A statement on the commission’s website said Cyprus and Lithuania had received a letter of formal notice “over their failure to ensure adequate protection for indigenous habitats and species by designating nature protection areas.”
All member states were required to do so as per Council Directive 92/43/EEC on Habitats and on Birds, Directive 2009/147/EC which outlined the establishment of a coherent European Natura 2000 network. Countries are required to designate the most appropriate sites, at national level as Special Protection Areas (SPAs – under the Birds Directive) and by proposing adequate Sites of Community Importance (SCIs – under the Habitats Directive) to the Commission.
Lithuania and Cyprus failed to provide an exhaustive list of SCIs, according to the EU commission and those which have been proposed “do not adequately cover the various habitat types and species that need protection.”
“Cyprus has also not designated a sufficient number of offshore SPA sites,” it added.
Both countries have two months to reply to the arguments raised by the Commission which may otherwise may decide to send a reasoned opinion.
A separate statement included Cyprus in a list of nine countries required to transpose to a basic safety standards directive by February 6 this year.

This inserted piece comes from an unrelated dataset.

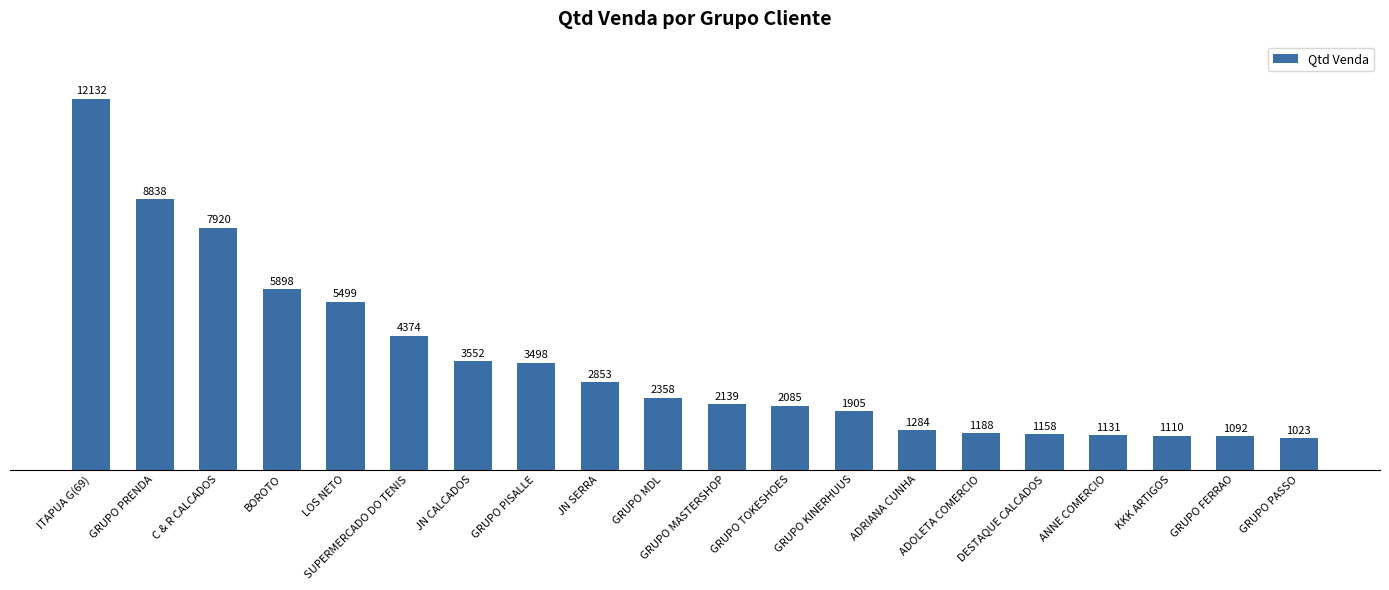

How many data points does each series have?

20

The Council Directive 2013/59/Euratom relates to legislation on radiation protection, laying out “basic safety standards to protect workers, members of the public, and patients against the dangers arising from exposure to ionising radiation. It also includes emergency preparedness and response provisions that were strengthened following the Fukushima nuclear accident.”
Cyprus, Finland, Greece, Ireland, Italy, Luxembourg, Malta, Portugal and Sweden have two months to respond to the arguments whereby if they don’t, the Commission may send a reasoned opinion.
A reasoned opinion allows a member state an additional two-months to comply to the Commission’s requirements, which issues a press release informing the EU’s citizens of the purpose of the procedure.
If the country fails to conform with Community law, the Commission can take the case to the Court of Justice, whose judgment is binding.